Она пока молчала, не будучи уверена в причине своего состояния.

Через несколько дней ей снова стало дурно… появилась слабость, которую она не могла преодолеть, головная боль, ночью выступила сильная испарина. Но тогда же стало ясно, что она не беременна. Ка-Нейт была рада, что муж проведет последующие несколько ночей отдельно от нее – она не хотела тревожить его своим недомоганием.

Не только ей, но и Мерит-Хатхор стало ясно, что она больна.

========== Глава 33 ==========

Вскоре после того, как проявилась болезнь Ка-Нейт, занемогла Нофрет. Госпожу Нофрет осмотрел опытный Уну и, покачав головой, сказал, что у нее слабое сердце… должно быть, с молодости… но только сейчас это обнаружилось…

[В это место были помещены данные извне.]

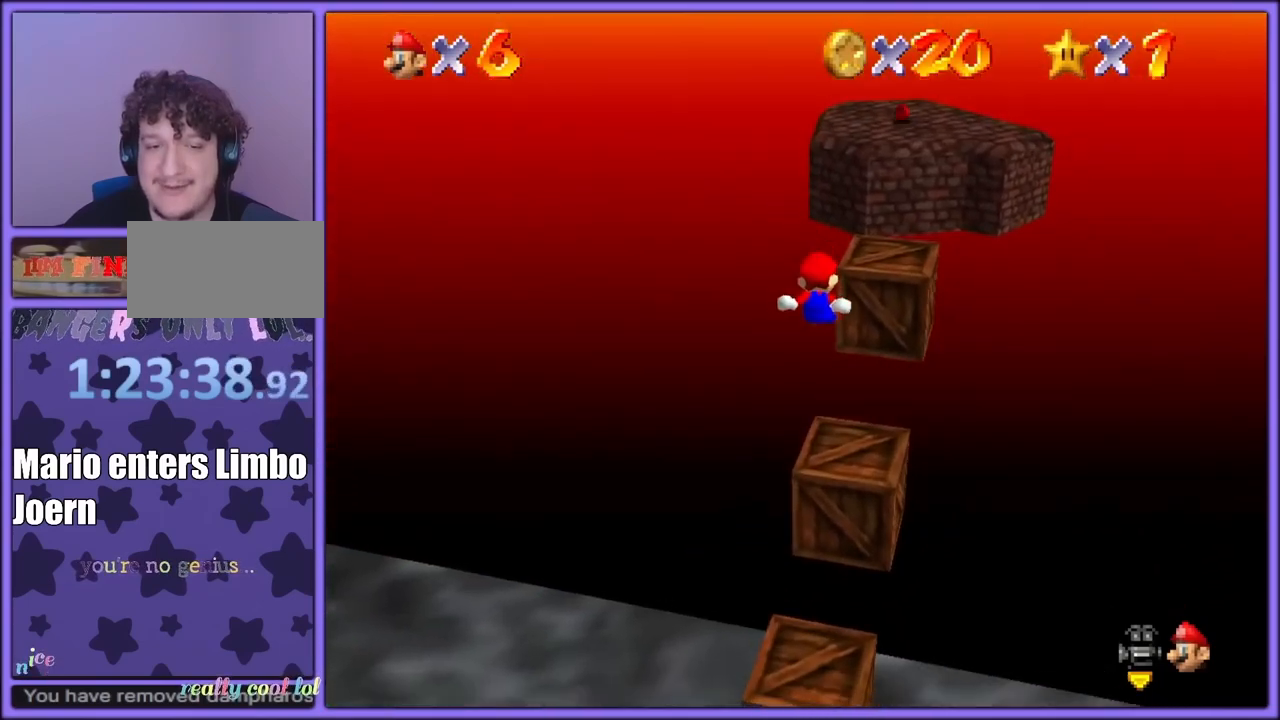
{"dt_ms": 500, "buttons": ["C_RIGHT"], "left_stick": "center", "events": [[117, "left_stick", "up-left"], [133, "C_RIGHT", "up"], [217, "C_RIGHT", "down"], [333, "left_stick", "center"], [350, "C_RIGHT", "up"], [417, "C_RIGHT", "down"]]}
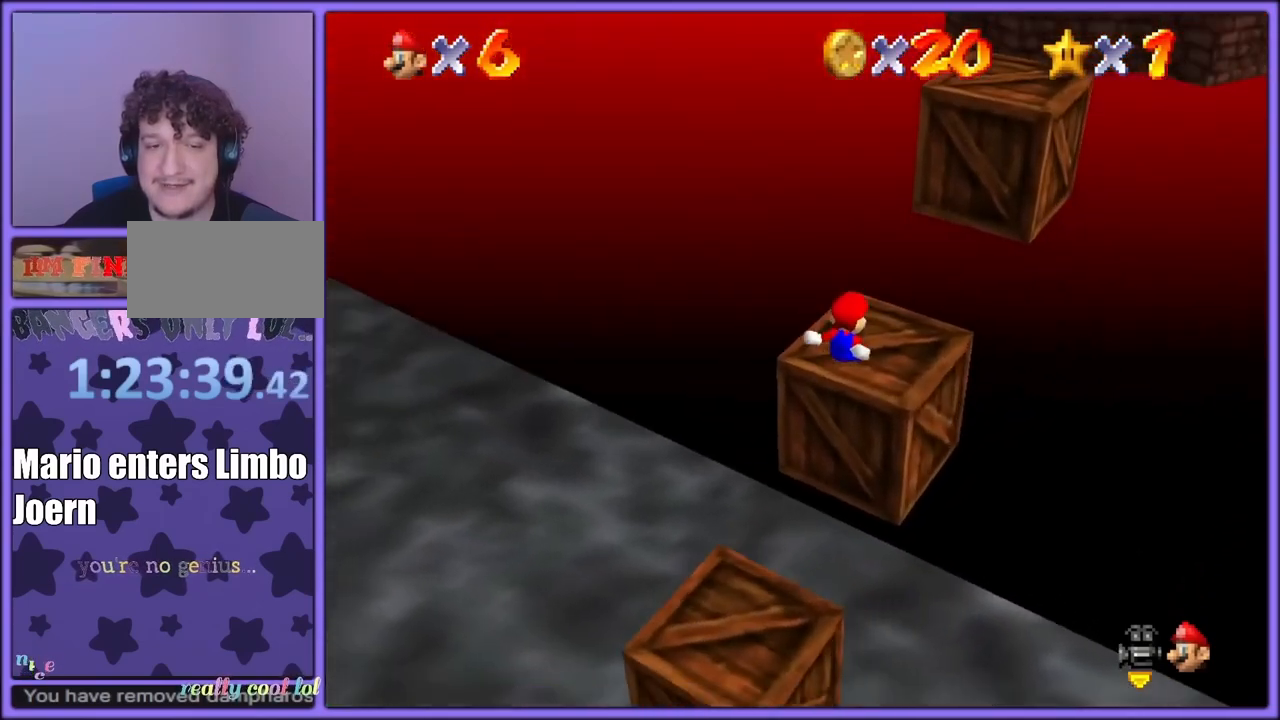
{"dt_ms": 500, "buttons": [], "left_stick": "center", "events": [[50, "C_RIGHT", "up"], [383, "A", "down"], [500, "A", "up"]]}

Нофрет было пятьдесят два года – старая, хрупкая, но красивая женщина, продолжавшая, как в молодости, слишком густо подводить глаза, резко и шумно выражать свои чувства, хотя это было ей вредно. Она не слегла в постель, а продолжала жить как жила, возясь с внуками, вникая во все дела дома и постоянно споря с дочерью насчет воспитания детей и домашних мелочей, пока однажды не почувствовала сильную боль в груди, сильный страх смерти и слабость – ни с того ни с сего. Нофрет уложили в постель и предписали полный покой. Врач поил ее укрепляющими снадобьями, но они помогали мало.

Вскоре госпожа встала с постели и вернулась к прежней жизни, хотя дочь плакала и упрашивала ее поберечь себя.

– Зачем я буду лежать? – возмутилась Нофрет.

Через неделю приступ сердечной болезни повторился, с еще большей силой. Врач, тщательно выслушавший сердце госпожи, повторил ей то же самое – покойно лежать и избегать волнений, но очень помрачнел. Он шепнул Ка-Нейт, что опасается, будто часть сердца ее матери умерла.

Ка-Нейт закрылась в уединенной комнате и долго плакала. Она никому не говорила, что и сама чувствует недомогание; муж часто спрашивал ее, почему она так бледна, а Ка-Нейт улыбалась и отвечала, что причина в тревоге за мать. Сейчас у нее нарушился сон, чаще выступала испарина по ночам и накатывала такая слабость, что Ка-Нейт едва могла скрывать ее.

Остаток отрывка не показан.